Fri Jun 8 10:01:54 PDT 2007

Hello Jean-Marc:

On 08/06/07, Jean-Marc Valin <jean-marc.valin at usherbrooke.ca> wrote:
> > Either one. The question is: If we treat the software like a black
> > box, and we feed in PCM audio, we get Speex encoded data out. Where is
> > the information that indicates whether the encoded data contains
> > speech or not? The API has a "get VAD status", but it seems like that
> > might only indicate whether VAD is currently enabled. Perhaps the VAD
> > status is contained somewhere in the data frames?
>
> Look at the return value of either speex_encode() or speex_preprocess_run().

OK. Thanks.

>
> > Okay. What I was trying to determine was whether or not the speech
> > detection was done with something more sophisticated than frame
> > energy. As you said above, I'll have to look at the sources. For many
> > systems, sonorant energy rate detection is used to detect voice, even
> > under very poor SNR conditions.
>
> I *do* use more than the frame energy. I use the pitch and (IIRC) one of
> two other things. However, it's still *very* hard to do any sort of good
> detection based only on 20 ms. Give me 1 second of latency and it would
> be *much* easier -- though completely useless.

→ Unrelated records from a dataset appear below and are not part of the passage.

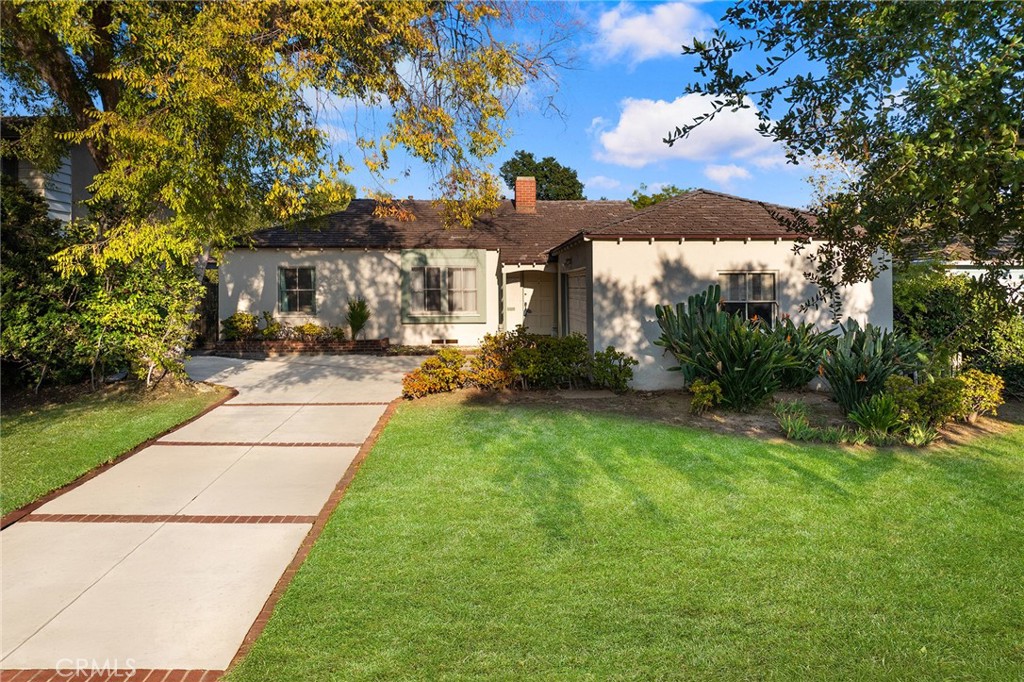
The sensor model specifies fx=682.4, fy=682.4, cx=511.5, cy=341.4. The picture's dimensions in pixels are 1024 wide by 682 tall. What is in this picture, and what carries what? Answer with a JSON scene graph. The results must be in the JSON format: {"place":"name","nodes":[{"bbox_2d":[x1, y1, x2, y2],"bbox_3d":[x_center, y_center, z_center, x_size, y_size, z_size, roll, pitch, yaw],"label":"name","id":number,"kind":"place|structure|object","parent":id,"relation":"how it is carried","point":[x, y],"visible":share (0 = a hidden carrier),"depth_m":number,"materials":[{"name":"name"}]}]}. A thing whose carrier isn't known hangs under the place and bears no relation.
{"place":"outdoors","nodes":[
{"label":"outdoors","id":0,"kind":"place"},
{"bbox_2d":[0,116,97,226],"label":"neighboring house","id":1,"kind":"structure","parent":0,"point":[65,195],"depth_m":16.18,"materials":[{"name":"grey paint"}]},
{"bbox_2d":[0,381,230,517],"label":"lawn","id":2,"kind":"structure","parent":0,"point":[23,420],"materials":[{"name":"green plant"}]},
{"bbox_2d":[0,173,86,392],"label":"shrub","id":3,"kind":"object","parent":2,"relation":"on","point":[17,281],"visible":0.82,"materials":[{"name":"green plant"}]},
{"bbox_2d":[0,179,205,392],"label":"shrub","id":4,"kind":"object","parent":2,"relation":"on","point":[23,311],"visible":0.82,"depth_m":10.94,"materials":[{"name":"green plant"}]},
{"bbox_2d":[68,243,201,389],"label":"shrub","id":5,"kind":"object","parent":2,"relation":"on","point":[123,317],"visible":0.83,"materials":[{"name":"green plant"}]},
{"bbox_2d":[0,354,424,679],"label":"driveway","id":6,"kind":"structure","parent":0,"point":[351,450],"materials":[{"name":"beige concrete"}]},
{"bbox_2d":[2,0,848,205],"label":"sky","id":7,"kind":"structure","parent":0,"point":[632,179],"materials":[{"name":"blue"}]},
{"bbox_2d":[218,186,886,387],"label":"house","id":8,"kind":"structure","parent":0,"point":[710,249],"depth_m":15.77,"materials":[{"name":"paint"}]},
{"bbox_2d":[277,265,316,313],"bbox_3d":[-5.679,-1.428,18.136,1.110,1.513,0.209,0,2,-1],"label":"window","id":9,"kind":"structure","parent":8,"relation":"in","point":[297,289],"depth_m":18.18,"materials":[{"name":"glass"}]},
{"bbox_2d":[408,264,478,314],"bbox_3d":[-1.722,-1.356,17.297,1.900,1.430,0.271,0,2,-1],"label":"window","id":10,"kind":"structure","parent":8,"relation":"in","point":[465,273],"depth_m":17.30,"materials":[{"name":"glass"}]},
{"bbox_2d":[430,338,458,344],"bbox_3d":[-1.731,0.000,17.320,0.872,0.186,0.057,0,2,-1],"label":"foundation vent","id":11,"kind":"object","parent":8,"relation":"in","point":[453,341],"visible":0.95,"depth_m":17.31,"materials":[{"name":"metal"}]},
{"bbox_2d":[514,177,536,211],"bbox_3d":[0.423,-4.499,22.379,0.663,1.743,0.696,0,2,-1],"label":"brick chimney","id":12,"kind":"object","parent":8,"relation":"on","point":[518,199],"visible":0.92,"depth_m":22.13,"materials":[{"name":"red brick"}]},
{"bbox_2d":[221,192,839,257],"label":"roof","id":13,"kind":"structure","parent":8,"relation":"on","point":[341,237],"depth_m":16.96,"materials":[{"name":"brown tile"}]},
{"bbox_2d":[519,273,555,335],"bbox_3d":[0.712,-0.528,18.779,1.071,2.388,0.176,0,2,-1],"label":"front door","id":14,"kind":"structure","parent":8,"relation":"in","point":[532,289],"depth_m":18.70,"materials":[{"name":"beige paint"}]},
{"bbox_2d":[566,270,586,338],"bbox_3d":[1.492,-0.303,15.154,0.132,2.429,2.663,0,2,-1],"label":"garage door","id":15,"kind":"structure","parent":8,"relation":"in","point":[584,315],"depth_m":15.27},
{"bbox_2d":[719,270,777,325],"bbox_3d":[4.579,-0.760,13.321,1.158,1.518,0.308,0,2,-1],"label":"window","id":16,"kind":"structure","parent":8,"relation":"in","point":[774,303],"depth_m":13.36,"materials":[{"name":"glass"}]},
{"bbox_2d":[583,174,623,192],"label":"cloud","id":17,"kind":"structure","parent":0,"point":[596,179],"materials":[{"name":"white"}]},
{"bbox_2d":[218,400,1023,681],"label":"lawn","id":18,"kind":"structure","parent":0,"point":[788,470],"materials":[{"name":"green plant"}]},
{"bbox_2d":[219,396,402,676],"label":"brick edging","id":19,"kind":"object","parent":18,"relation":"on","point":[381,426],"visible":0.28,"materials":[{"name":"red brick"}]},
{"bbox_2d":[430,385,1019,448],"bbox_3d":[3.538,1.137,11.302,10.306,0.376,4.860,0,2,-1],"label":"garden bed","id":20,"kind":"object","parent":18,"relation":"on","point":[828,402],"visible":0.49,"depth_m":10.94,"materials":[{"name":"brown"}]},
{"bbox_2d":[401,348,469,398],"bbox_3d":[-1.299,0.585,12.026,1.316,0.852,1.196,0,2,-1],"label":"shrub","id":21,"kind":"object","parent":20,"relation":"on","point":[431,360],"visible":0.94,"depth_m":11.84,"materials":[{"name":"plant"}]},
{"bbox_2d":[465,334,514,389],"bbox_3d":[-0.339,0.406,12.450,1.194,1.089,1.213,0,2,-1],"label":"shrub","id":22,"kind":"object","parent":20,"relation":"on","point":[487,372],"visible":0.84,"depth_m":12.25,"materials":[{"name":"plant"}]},
{"bbox_2d":[477,330,588,390],"bbox_3d":[0.379,0.376,12.480,2.252,1.179,1.451,0,2,-1],"label":"shrub","id":23,"kind":"object","parent":20,"relation":"on","point":[580,346],"visible":0.9,"depth_m":12.23,"materials":[{"name":"green plant"}]},
{"bbox_2d":[585,346,635,391],"bbox_3d":[1.795,0.547,12.507,1.005,0.875,0.995,0,2,-1],"label":"shrub","id":24,"kind":"object","parent":20,"relation":"on","point":[620,370],"visible":0.96,"depth_m":12.33,"materials":[{"name":"green plant"}]},
{"bbox_2d":[688,378,722,412],"bbox_3d":[2.968,0.855,10.504,0.560,0.550,0.573,1,2,22],"label":"shrub","id":25,"kind":"object","parent":20,"relation":"on","point":[700,388],"visible":0.98,"depth_m":10.39,"materials":[{"name":"green plant"}]},
{"bbox_2d":[654,286,797,410],"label":"bird of paradise plant","id":26,"kind":"object","parent":20,"relation":"on","point":[726,364],"visible":0.97,"depth_m":10.80,"materials":[{"name":"green plant"}]},
{"bbox_2d":[773,317,837,391],"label":"bird of paradise","id":27,"kind":"object","parent":20,"relation":"on","point":[806,380],"visible":0.71,"depth_m":11.65,"materials":[{"name":"green plant"}]},
{"bbox_2d":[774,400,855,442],"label":"plant","id":28,"kind":"object","parent":20,"relation":"on","point":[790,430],"visible":0.89,"depth_m":9.08,"materials":[{"name":"green plant"}]},
{"bbox_2d":[817,321,921,413],"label":"bird of paradise","id":29,"kind":"object","parent":20,"relation":"on","point":[846,388],"visible":0.85,"depth_m":10.33,"materials":[{"name":"green plant"}]},
{"bbox_2d":[848,392,902,437],"bbox_3d":[4.888,0.990,9.192,0.944,0.619,0.959,0,2,-1],"label":"plant","id":30,"kind":"object","parent":20,"relation":"on","point":[870,418],"visible":0.91,"depth_m":9.12,"materials":[{"name":"green plant"}]},
{"bbox_2d":[903,421,940,445],"bbox_3d":[5.237,1.175,8.768,0.616,0.380,0.635,0,2,-1],"label":"small plant","id":31,"kind":"object","parent":20,"relation":"on","point":[920,434],"visible":0.77,"depth_m":8.73,"materials":[{"name":"green plant"}]},
{"bbox_2d":[885,373,963,427],"bbox_3d":[5.685,0.839,9.453,1.019,0.781,0.965,0,2,-1],"label":"shrub","id":32,"kind":"object","parent":20,"relation":"on","point":[922,394],"visible":0.8,"depth_m":9.30,"materials":[{"name":"green plant"}]},
{"bbox_2d":[891,261,1023,396],"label":"hedge","id":33,"kind":"object","parent":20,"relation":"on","point":[944,299],"visible":0.64,"depth_m":12.83,"materials":[{"name":"green plant"}]},
{"bbox_2d":[951,369,1004,420],"bbox_3d":[6.819,0.820,10.106,0.818,0.780,0.796,0,2,-1],"label":"shrub","id":34,"kind":"object","parent":20,"relation":"on","point":[970,380],"visible":0.78,"depth_m":9.96,"materials":[{"name":"plant"}]},
{"bbox_2d":[589,1,713,64],"label":"cloud","id":35,"kind":"structure","parent":0,"point":[658,44],"materials":[{"name":"white"}]},
{"bbox_2d":[592,92,787,167],"label":"cloud","id":36,"kind":"structure","parent":0,"point":[672,136],"materials":[{"name":"white"}]},
{"bbox_2d":[703,164,750,185],"label":"cloud","id":37,"kind":"structure","parent":0,"point":[714,171],"materials":[{"name":"white"}]},
{"bbox_2d":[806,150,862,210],"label":"tree","id":38,"kind":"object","parent":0,"point":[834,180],"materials":[{"name":"plant"}]},
{"bbox_2d":[907,236,1023,303],"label":"neighboring house","id":39,"kind":"structure","parent":0,"point":[1020,271],"depth_m":19.75,"materials":[{"name":"paint"}]},
{"label":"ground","id":40,"kind":"structure","parent":0},
{"bbox_2d":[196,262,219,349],"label":"gate","id":41,"kind":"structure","parent":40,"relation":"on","point":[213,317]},
{"bbox_2d":[0,0,555,370],"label":"tree","id":42,"kind":"object","parent":40,"relation":"on","point":[77,98],"visible":0.97,"depth_m":9.55,"materials":[{"name":"plant"}]},
{"bbox_2d":[204,338,389,355],"bbox_3d":[-5.571,0.227,17.166,4.888,0.475,0.879,0,2,-1],"label":"brick planter","id":43,"kind":"object","parent":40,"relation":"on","point":[305,346],"visible":0.66,"depth_m":16.93,"materials":[{"name":"brick"}]},
{"bbox_2d":[220,311,258,340],"bbox_3d":[-7.113,-0.357,17.824,1.014,0.844,0.971,0,2,-1],"label":"shrub","id":44,"kind":"object","parent":43,"relation":"in","point":[233,325],"visible":0.85,"depth_m":17.65,"materials":[{"name":"green plant"}]},
{"bbox_2d":[258,311,282,339],"bbox_3d":[-6.430,-0.388,18.078,0.769,0.800,0.784,1,2,26],"label":"shrub","id":45,"kind":"object","parent":43,"relation":"in","point":[271,329],"visible":0.86,"depth_m":17.95,"materials":[{"name":"green plant"}]},
{"bbox_2d":[294,321,325,339],"bbox_3d":[-5.269,-0.200,17.757,0.935,0.589,0.812,0,2,-1],"label":"shrub","id":46,"kind":"object","parent":43,"relation":"in","point":[307,329],"visible":0.8,"depth_m":17.64,"materials":[{"name":"green plant"}]},
{"bbox_2d":[345,297,370,340],"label":"shrub","id":47,"kind":"object","parent":43,"relation":"in","point":[355,321],"visible":0.89,"depth_m":17.54,"materials":[{"name":"green plant"}]},
{"bbox_2d":[500,150,585,201],"label":"tree","id":48,"kind":"object","parent":40,"relation":"on","point":[546,162],"visible":0.47,"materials":[{"name":"green plant"}]},
{"bbox_2d":[629,183,692,209],"bbox_3d":[8.155,-4.137,35.582,5.770,7.821,5.617,1,2,34],"label":"tree","id":49,"kind":"object","parent":40,"relation":"on","point":[674,189],"visible":0.14,"depth_m":34.77,"materials":[{"name":"green plant"}]},
{"bbox_2d":[668,0,1023,310],"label":"tree","id":50,"kind":"object","parent":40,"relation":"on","point":[776,140],"visible":0.99,"depth_m":5.69,"materials":[{"name":"green plant"}]}
]}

While I can agree with this if you are dealing with real-time, full
duplex links, for my application (non-real-time, half-duplex), the
latency has no effect at all. Do you know of anyone else who has
implemented some post-processing software to provide more "exotic"
speech detection, even at the expense of increased latency?

Cheers,
-- 
Larry Gadallah, VE6VQ/W7                          lgadallah AT gmail DOT com
PGP Sig: 616D 4E52 CF1F 3FEC FFFB  F11B 7DB9 C79A EA7E B25B